Efficiency enhancement in large-area organic photovoltaic module using theoretical power loss model

Abstract

For efficiency enhancement of a large-area monolithic organic photovoltaic (OPV) module, we studied the influence of the OPV cell geometry parameters using theoretical and experimental methods. For this work, a unit OPV cell as a reference device and four types of monolithic OPV module with different active cell lengths were fabricated together on a glass substrate. The characteristics of the fabricated unit OPV cell were measured and the voltage (Vmp) and current density (Jmp) at the maximum power point were extracted. The parasitic power losses were calculated from the extracted parameters and the material parameters using a theoretical power loss model, taking into consideration the series resistance, contact resistance, and shading (or dead area) losses at the calculated maximum power of the monolithic OPV module.
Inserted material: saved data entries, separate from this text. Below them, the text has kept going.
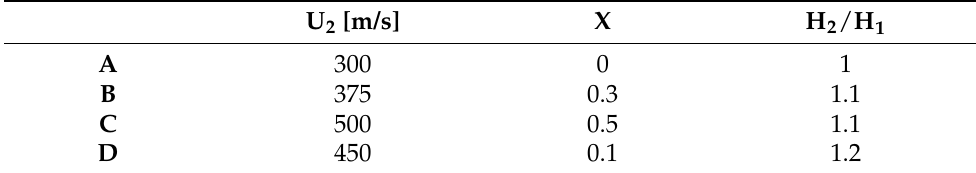
Table 2. Design points studied with 3D coupled stator-rotor simulations.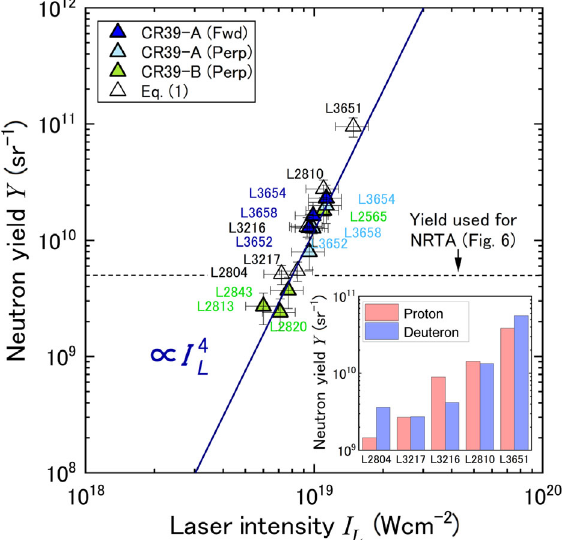
FIG. 4. Neutron yield Y per steradian as a function of the laser intensity I L . The present results are shown as the colored triangles: dark blue by the CR39-A close to 0°, sky blue by the CR39-A close to 90°, and green by the CR39-B. The open triangles show the yields evaluated from the data of the ions in Figs. 1 and 2. The inset shows the contribution to the neutron generation by protons (red) and deuterons (blue) evaluated from the ion data by using the scaling model [Eq. (3)].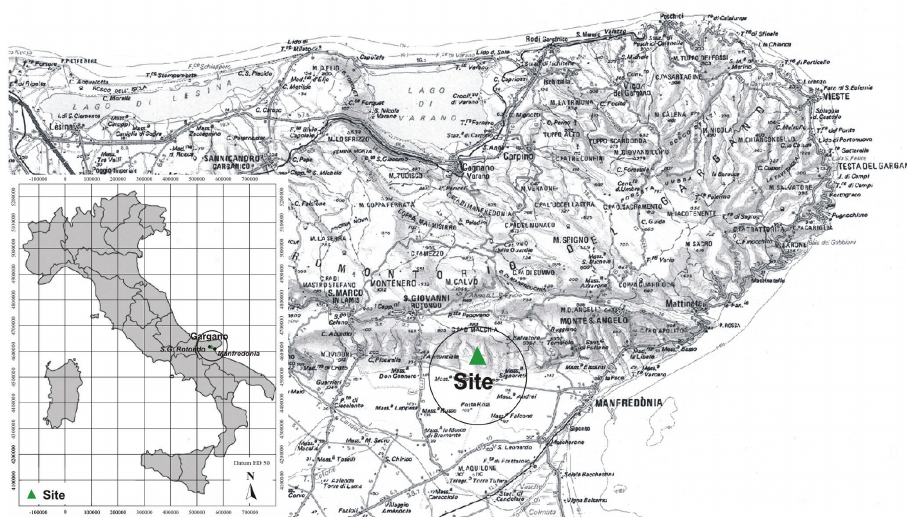
Figure 4. Geographic range and distribution map of Cerinthe retorta in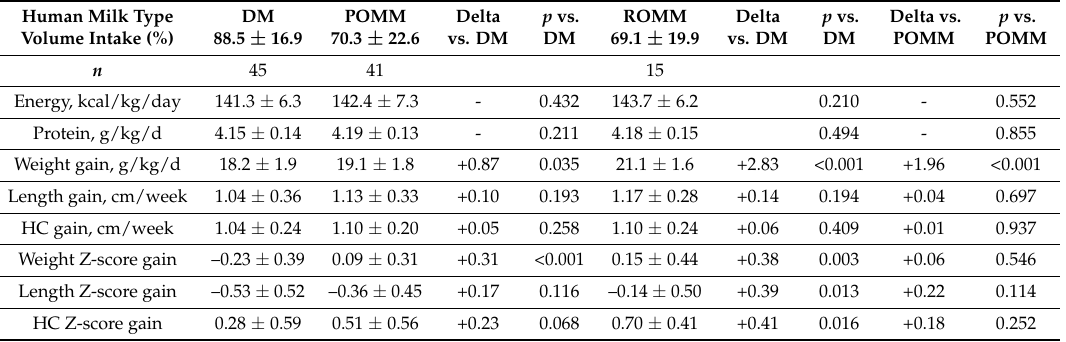
Table 4. Growth rate and nutritional intakes according to the main human milk type received during the study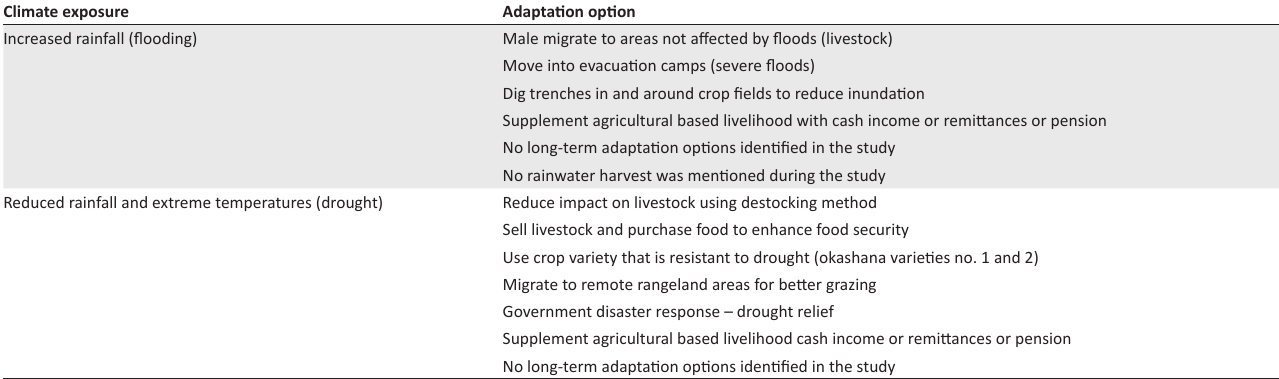
TABLE 5: Existing adaptation options in North-Central Namibia. Climate exposure Adaptation option Increased rainfall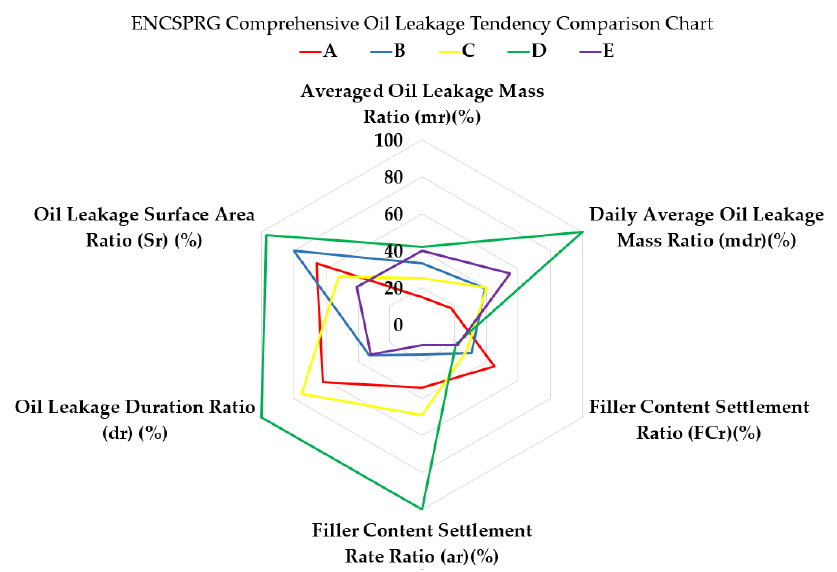
Figure 12. Comprehensive illustration of the evaluation results of the five ENC-SPRG specimens.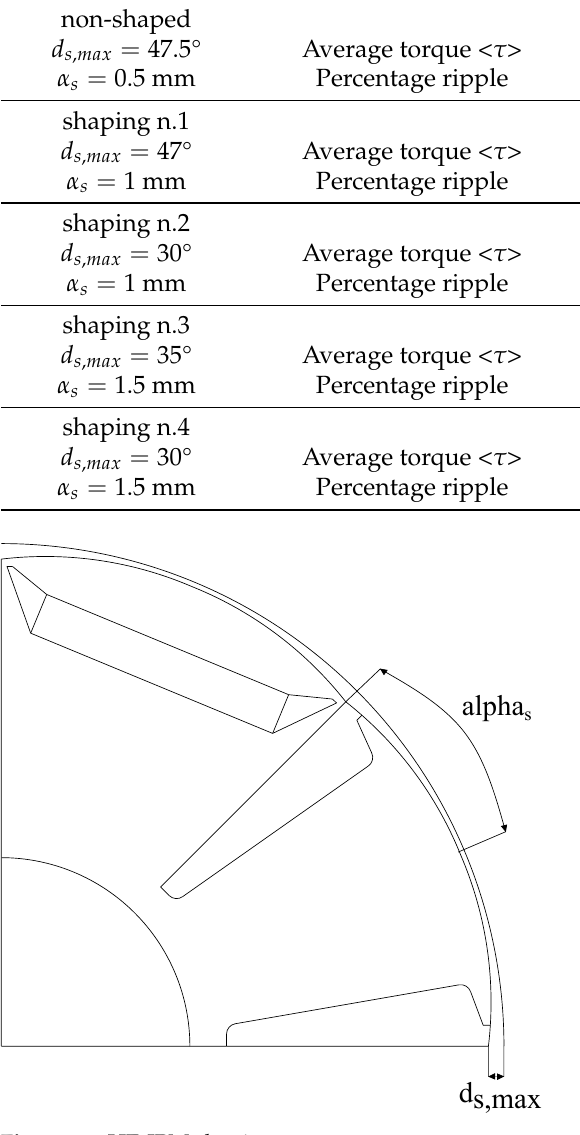
Figure 19. HE-IPM shaping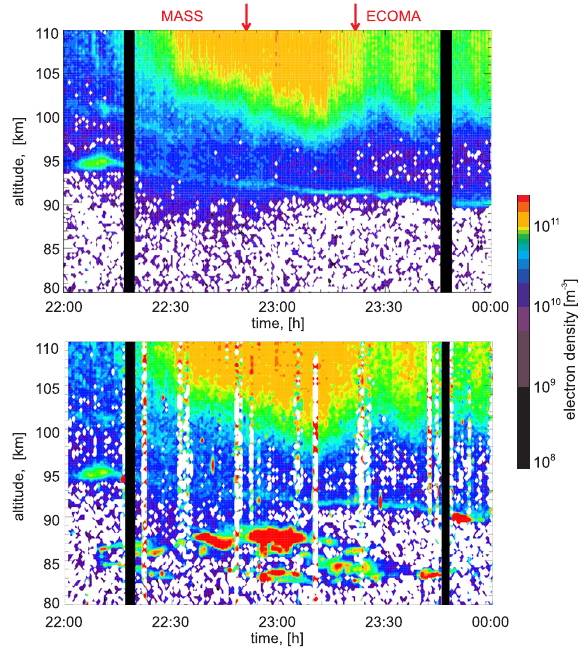
Fig. 1. Electron densities derived from measurements with the EIS- CAT UHF- (upper panel) and VHF-radar (lower panel). Note that the very strong signals seen in the VHF-radar between 80 and 90km may not be interpreted as electron densities but origin from coher- ent scatter owing to PMSE. The times of the MASS and ECOMA rocket launches are indicated by red vertical arrows at the top of the figure. Black vertical stripes indicate times when the measurements were interrupted.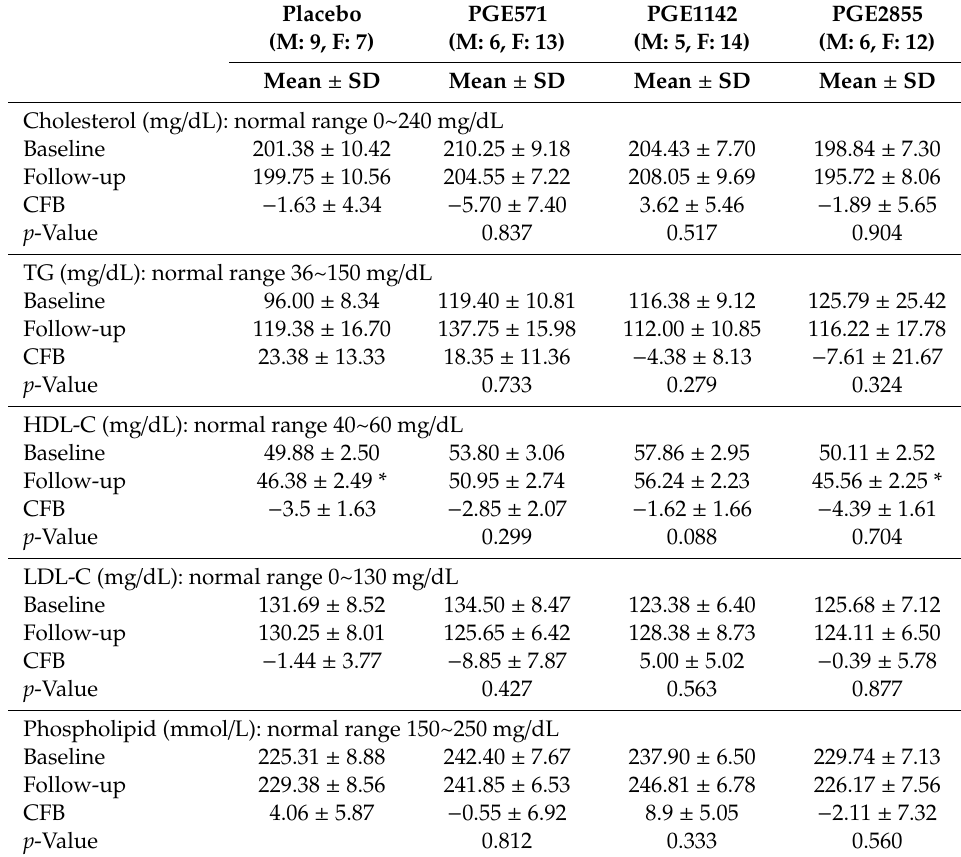
Table 7. E ff ect of supplementation of PGE for 12 weeks on changes of lipids metabolism in subjects with overweight or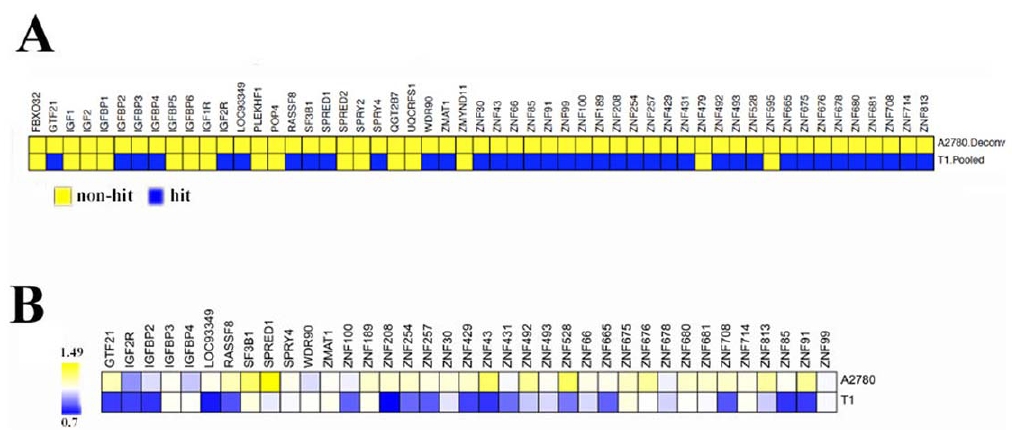
Figure 1. siRNA screen identifies GIST-specific IM sensitizing genes. (A) Primary IM sensitizing hits (SI , 0.85, blue) identified using pooled siRNAs in A2780 (0 hits) and T1 cells (37 hits). (B) Validation of the primary IM sensitizing hits using deconvoluted siRNA screen. 17 of the primary hits were validated. Heatmap shows the average SI values from two or more confirmed individual siRNAs. SI values on log scale are plotted.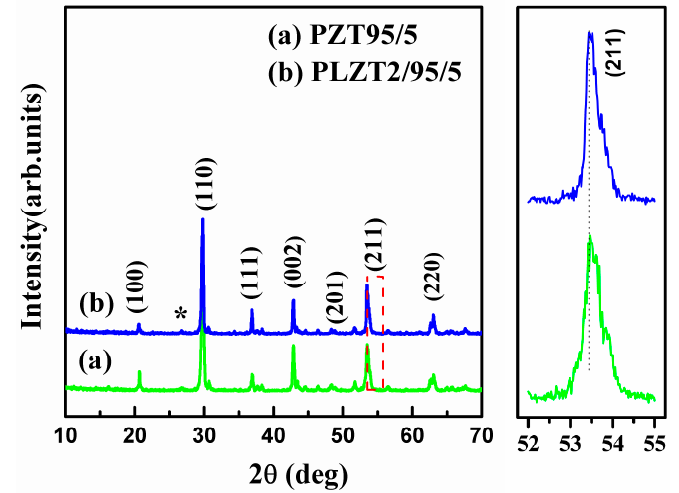
Figure 1. XRD patterns of PLZT2/95/5 ceramics sintered at 1250 °C for 5 h.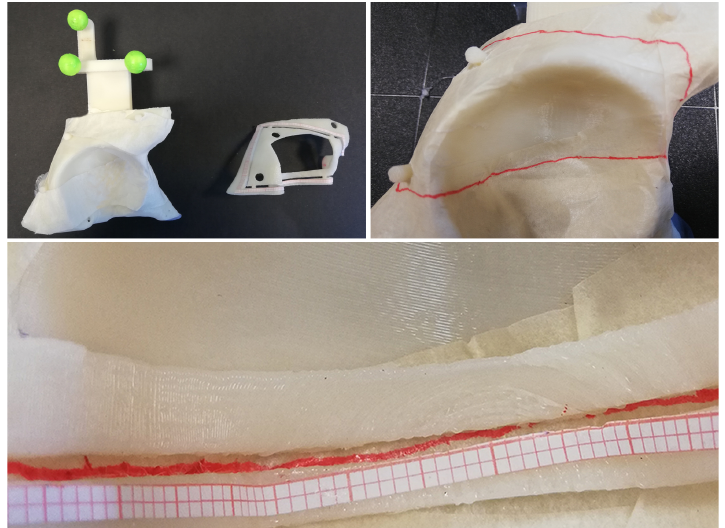
Figure 6. Top Left: 3D printed phantom for T3 with the 0.5 mm accuracy level template. Top Right: Example of a traced trajectory for the T3 task. Bottom: Zoomed detail of the traced T3 trajectory evaluated with the 0.5 mm accuracy level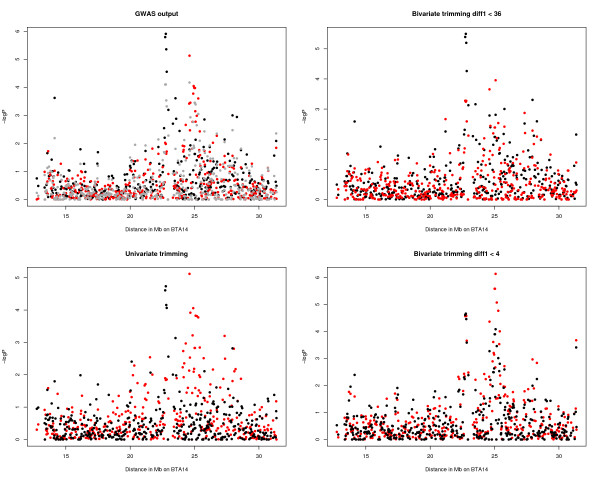
Evidence for QTLs on BTA14 under different kinds and amounts of data trimming. Manhattan plots of SNP associations to CHILLP8 (black) and P8FAT (red) plotted against distance along part of chromosome BTA14 in Mb. The four panels show the original GWAS data, which also includes P8MEAN (dark grey), the univariate trimmed data excluding the top and bottom 5% of values, the bivariate trimmed data with the threshold set at diff1 < 36, and the bivariate trimmed data with the threshold set at diff1 < 4.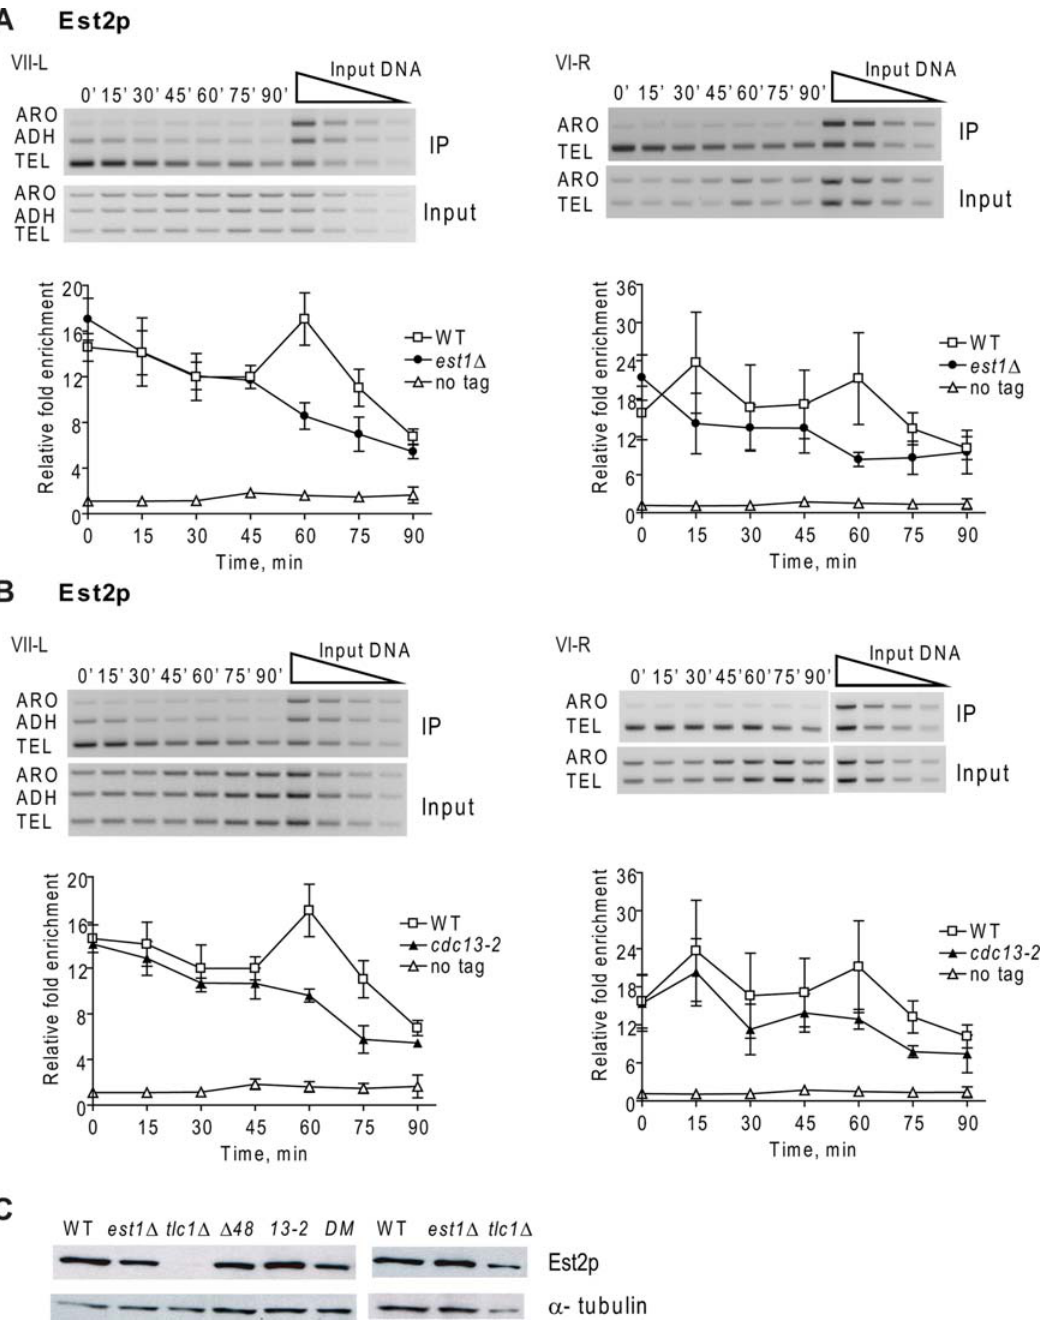
Figure 1. Est2p telomere binding in late S/G2 phase is reduced in est1 D and cdc13-2 cells. Cells expressing Est2-G8-Myc or lacking a Myc- tagged protein (no tag) were arrested in G1 phase. After release from the arrest, cells were grown at 24 u C and samples taken at 15 min intervals for FACS and chromatin immuno-precipitation (ChIP). After DNA purification, PCR amplification was carried out with telomeric (TEL), subtelomeric (ADH), and non-telomeric (ARO) primers on DNA from immuno-precipitates (IP) or whole cell lysates (Input). Two-fold serial dilutions of input DNA established the linear range of the reactions (Input, top right). In this and subsequent figures, the agarose gels are representative data from mutant strains. For each time point, binding is expressed as the relative fold enrichment of TEL over ARO signal after normalization to input DNA. Error bars are 6 1 standard deviations from $ 3 independent synchronies. A. Est2p binding to VII-L (left) and VI-R (right) telomeres in synchronous est1 D (black circles) versus WT (white squares), or untagged (white triangles) cells. The values for Est2p binding to the VII-L telomere were not significantly different in WT versus est1 D cells (P values . 0.05), except at 60 (P value of 0.002), 75 (P=0.02) and 90 (P=0.04) minutes. Est2p binding to the VI-R telomere in WT versus est1 D cells was significantly different only at 60 (P=0.001) and 75 (P=0.01) min. B. Est2p binding to VII-L (left) and VI-R (right) telomeres in synchronous cdc13-2 (black triangles) versus WT (white squares), or untagged (white triangles) cells. Est2p binding to the VII-L telomere were significantly different in WT versus cdc13-2 cells only at 60 (P=0.01) and 75 (P=0.02) minutes. At VI-R, binding was significantly different only at 75 minutes (P=0.005) C. Western analyses of Est2p-G8-Myc or a -tubulin levels in extracts from WT and mutant strains with duplicate extracts prepared from independent colonies. The lanes labeled D 48 are from tlc1 D 48 cells; 13-2 is cdc13-2 ; DM is double mutant tlc1 D 48 cdc13-2 . Est2p-G8- Myc in lane 3 ( tlc1 D ) was detectable upon longer exposure; see last lane that has protein sample from another tlc1 D isolate and Figure 4C. doi:10.1371/journal.pgen.1000236.g001 PLoS Genetics |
To analyze the influence of OPV cell layout on efficiency of the large-area monolithic OPV module, the power conversion efficiency of the four type monolithic OPV modules with different active cell lengths was measured and compared with the calculated power conversion efficiency. The calculated PCE ratio of the monolithic OPV module with three cells was approximately 78%, and the measured PCE ratio of the fabricated monolithic OPV module with three cells was also approximately 78%. The measured PCE ratio of fabricated monolithic OPV modules with two, four, and five cells also exhibited this tendency for the calculated PCE ratio. Thus, a large-area monolithic OPV module with optimum electrical power loss and an appropriate number of OPV cells can be designed by extracting the parameters of the unit OPV cell and calculating the electrical power loss using the proposed theoretical power loss model. © 2011 Elsevier B.V.